ICPSR's Approaches to Confidentiality
The success of social science research relies on participants’ willingness to engage in the research process. People often participate in research projects under an assumption that their responses will be kept confidential and will not be linked back to them. Thus, it is critically important to protect the identities of research participants. One way to protect participants’ identities is by assessing each study’s disclosure risk, which is the degree of risk that a data record from a study could be linked to a specific person or organization, thereby revealing information that otherwise would not be known or known with as much certainty. Concerns about disclosure risk have grown as more datasets have become available online and it has become increasingly easy to link data. ICPSR is committed to preserving the confidentiality of respondents and works to ensure that the appropriate level of confidentiality remains intact for all of its data holdings.
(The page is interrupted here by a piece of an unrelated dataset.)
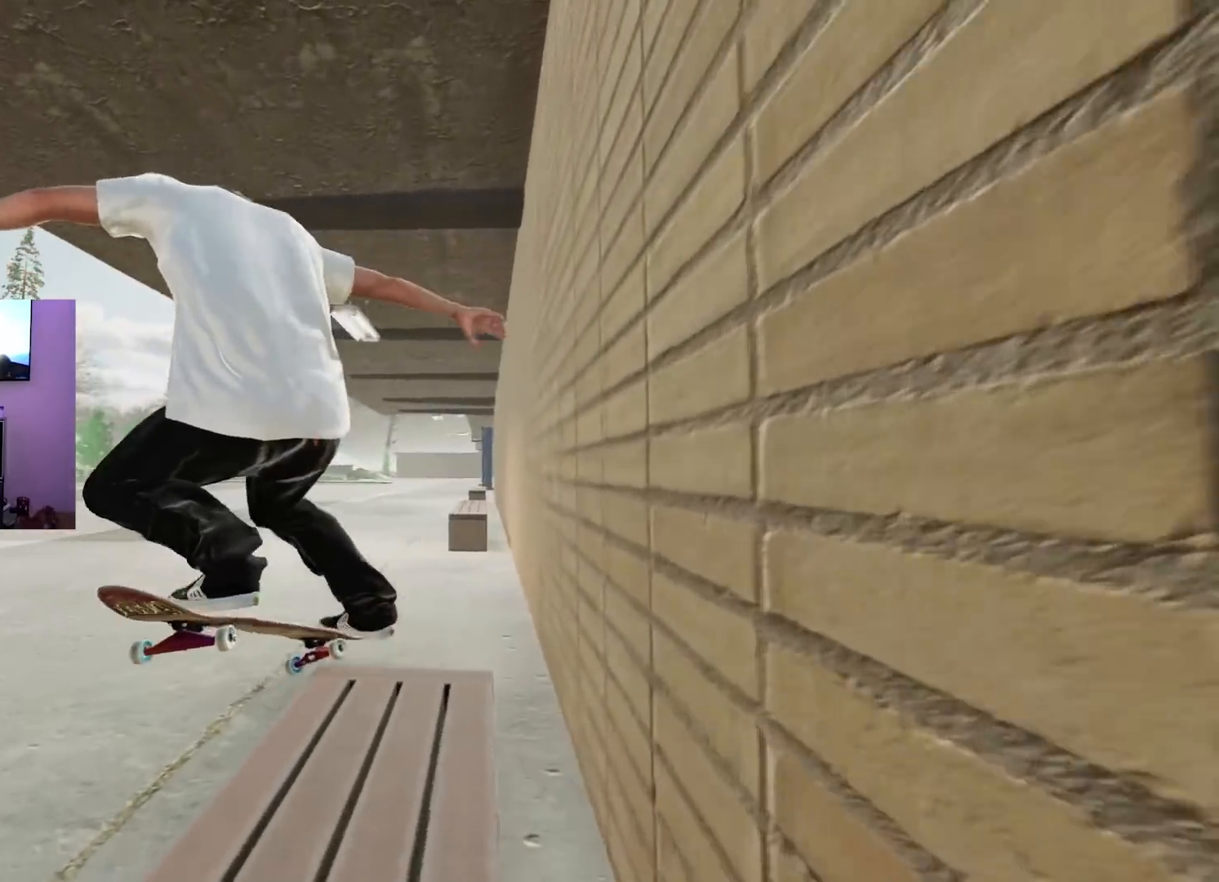
{"buttons": ["L2"], "left_stick": "center", "right_stick": "center", "events": [[83, "L2", "up"], [383, "L2", "down"]]}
Preserving Respondent Confidentiality
Confidentiality, Informed Consent, and Data Sharing
Protection of respondent confidentiality is a core tenet of responsible research practice that begins with obtaining informed consent. Informed consent is a process of communication between a participant and researcher which enables the participant to decide voluntarily whether or not to participate in a study. Human subjects involved in a project must participate willingly and be adequately informed about the research. The informed consent must include a statement describing how the confidentiality of subject records will be maintained. However, it is also important that informed consent be written in a way that does not unduly limit an investigator’s discretion to share data with the research community. View recommended informed consent language for data sharing.
Confidentiality and IRBs
Institutional Review Boards (IRBs) take different approaches to secondary analysis of research datasets such as those distributed on ICPSR’s website. Some institutions require IRB review of proposals to analyze secondary data. Other institutions provide IRB exemption for projects involving secondary data if the data were acquired from preapproved sources such as ICPSR. Other institutions are establishing unique policies to address these issues. Learn more about Institutional Review Boards.
Identifiers
Two kinds of variables often found in social science data present problems that could endanger research subjects’ confidentiality: direct identifiers and indirect identifiers. Data depositors are asked to review their data and documentation for information that could identify respondents.
Direct identifiers are variables that point explicitly to particular individuals or units. Examples include:
- Names
- Addresses, including ZIP and other postal codes
- Telephone numbers, including area codes
- Social Security numbers
- Other linkable numbers such as driver’s license numbers, certification numbers, etc.
Indirect identifiers are variables that can be problematic as they may be used together or in conjunction with other information to identify individual respondents. Examples include:
- Detailed geographic information (e.g., state, county, province, or census tract of residence)
- Organizations to which the respondent belongs
- Educational institutions from which the respondent graduated and year of graduation
- Detailed occupational titles
- Place where respondent grew up
- Exact dates of events (e.g., birth, death, marriage, divorce)
- Detailed income
- Offices or posts held by respondent
Deposit Options for Confidential Data
The vast majority of ICPSR data holdings are public-use files with no restrictions on their access; however, ICPSR does accept data with identifying information under conditions consistent with the informed consent of the study participants and the relevant Institutional Review Board (IRB) approval. Sometimes the protective measures taken to reduce disclosure risk would significantly reduce the research potential of the data. In these cases, ICPSR works with data depositors to address disclosure risks and provides access to restricted-use versions that protect confidentiality by imposing stringent requirements for accessing them.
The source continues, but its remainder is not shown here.